Try it —
The answer must be an exact copy of every record below.

Task material —
BEGIN
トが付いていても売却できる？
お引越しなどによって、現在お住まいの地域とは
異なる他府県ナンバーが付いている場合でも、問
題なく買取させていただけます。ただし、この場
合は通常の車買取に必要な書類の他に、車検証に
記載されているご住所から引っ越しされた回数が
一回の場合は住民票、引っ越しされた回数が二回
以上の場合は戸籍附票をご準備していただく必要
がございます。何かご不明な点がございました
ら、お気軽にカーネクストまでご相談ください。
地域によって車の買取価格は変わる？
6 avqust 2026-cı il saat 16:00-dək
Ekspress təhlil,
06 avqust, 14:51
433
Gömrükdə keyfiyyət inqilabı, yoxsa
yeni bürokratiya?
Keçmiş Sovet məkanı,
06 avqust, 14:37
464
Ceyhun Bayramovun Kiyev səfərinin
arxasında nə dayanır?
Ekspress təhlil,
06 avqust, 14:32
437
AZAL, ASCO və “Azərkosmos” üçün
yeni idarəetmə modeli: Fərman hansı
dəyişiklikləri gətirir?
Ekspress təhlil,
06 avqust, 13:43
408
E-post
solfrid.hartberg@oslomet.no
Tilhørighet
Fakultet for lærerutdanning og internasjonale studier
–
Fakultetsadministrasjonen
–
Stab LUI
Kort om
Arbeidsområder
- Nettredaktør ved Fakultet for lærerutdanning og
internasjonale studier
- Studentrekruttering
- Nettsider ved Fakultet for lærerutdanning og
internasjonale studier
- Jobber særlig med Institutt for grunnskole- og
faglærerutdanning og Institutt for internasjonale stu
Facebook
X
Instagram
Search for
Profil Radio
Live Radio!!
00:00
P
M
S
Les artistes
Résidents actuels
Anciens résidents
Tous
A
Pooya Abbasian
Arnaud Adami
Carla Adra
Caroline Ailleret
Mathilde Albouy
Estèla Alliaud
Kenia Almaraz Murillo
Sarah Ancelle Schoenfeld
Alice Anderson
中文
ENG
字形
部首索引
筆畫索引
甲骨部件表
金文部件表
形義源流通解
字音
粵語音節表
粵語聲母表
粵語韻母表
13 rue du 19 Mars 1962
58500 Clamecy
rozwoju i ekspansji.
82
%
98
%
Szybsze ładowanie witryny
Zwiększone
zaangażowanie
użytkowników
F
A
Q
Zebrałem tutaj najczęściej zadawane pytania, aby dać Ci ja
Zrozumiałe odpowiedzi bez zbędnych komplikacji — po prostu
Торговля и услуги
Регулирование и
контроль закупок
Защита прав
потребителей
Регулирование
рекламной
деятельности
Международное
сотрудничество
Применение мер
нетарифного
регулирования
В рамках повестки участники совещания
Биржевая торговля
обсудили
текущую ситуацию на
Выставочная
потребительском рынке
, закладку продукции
END
Answer below —
トが付いていても売却できる？
お引越しなどによって、現在お住まいの地域とは
異なる他府県ナンバーが付いている場合でも、問
題なく買取させていただけます。ただし、この場
合は通常の車買取に必要な書類の他に、車検証に
記載されているご住所から引っ越しされた回数が
一回の場合は住民票、引っ越しされた回数が二回
以上の場合は戸籍附票をご準備していただく必要
がございます。何かご不明な点がございました
ら、お気軽にカーネクストまでご相談ください。
地域によって車の買取価格は変わる？
6 avqust 2026-cı il saat 16:00-dək
Ekspress təhlil,
06 avqust, 14:51
433
Gömrükdə keyfiyyət inqilabı, yoxsa
yeni bürokratiya?
Keçmiş Sovet məkanı,
06 avqust, 14:37
464
Ceyhun Bayramovun Kiyev səfərinin
arxasında nə dayanır?
Ekspress təhlil,
06 avqust, 14:32
437
AZAL, ASCO və “Azərkosmos” üçün
yeni idarəetmə modeli: Fərman hansı
dəyişiklikləri gətirir?
Ekspress təhlil,
06 avqust, 13:43
408
E-post
solfrid.hartberg@oslomet.no
Tilhørighet
Fakultet for lærerutdanning og internasjonale studier
–
Fakultetsadministrasjonen
–
Stab LUI
Kort om
Arbeidsområder
- Nettredaktør ved Fakultet for lærerutdanning og
internasjonale studier
- Studentrekruttering
- Nettsider ved Fakultet for lærerutdanning og
internasjonale studier
- Jobber særlig med Institutt for grunnskole- og
faglærerutdanning og Institutt for internasjonale stu
Facebook
X
Instagram
Search for
Profil Radio
Live Radio!!
00:00
P
M
S
Les artistes
Résidents actuels
Anciens résidents
Tous
A
Pooya Abbasian
Arnaud Adami
Carla Adra
Caroline Ailleret
Mathilde Albouy
Estèla Alliaud
Kenia Almaraz Murillo
Sarah Ancelle Schoenfeld
Alice Anderson
中文
ENG
字形
部首索引
筆畫索引
甲骨部件表
金文部件表
形義源流通解
字音
粵語音節表
粵語聲母表
粵語韻母表
13 rue du 19 Mars 1962
58500 Clamecy
rozwoju i ekspansji.
82
%
98
%
Szybsze ładowanie witryny
Zwiększone
zaangażowanie
użytkowników
F
A
Q
Zebrałem tutaj najczęściej zadawane pytania, aby dać Ci ja
Zrozumiałe odpowiedzi bez zbędnych komplikacji — po prostu
Торговля и услуги
Регулирование и
контроль закупок
Защита прав
потребителей
Регулирование
рекламной
деятельности
Международное
сотрудничество
Применение мер
нетарифного
регулирования
В рамках повестки участники совещания
Биржевая торговля
обсудили
текущую ситуацию на
Выставочная
потребительском рынке
, закладку продукции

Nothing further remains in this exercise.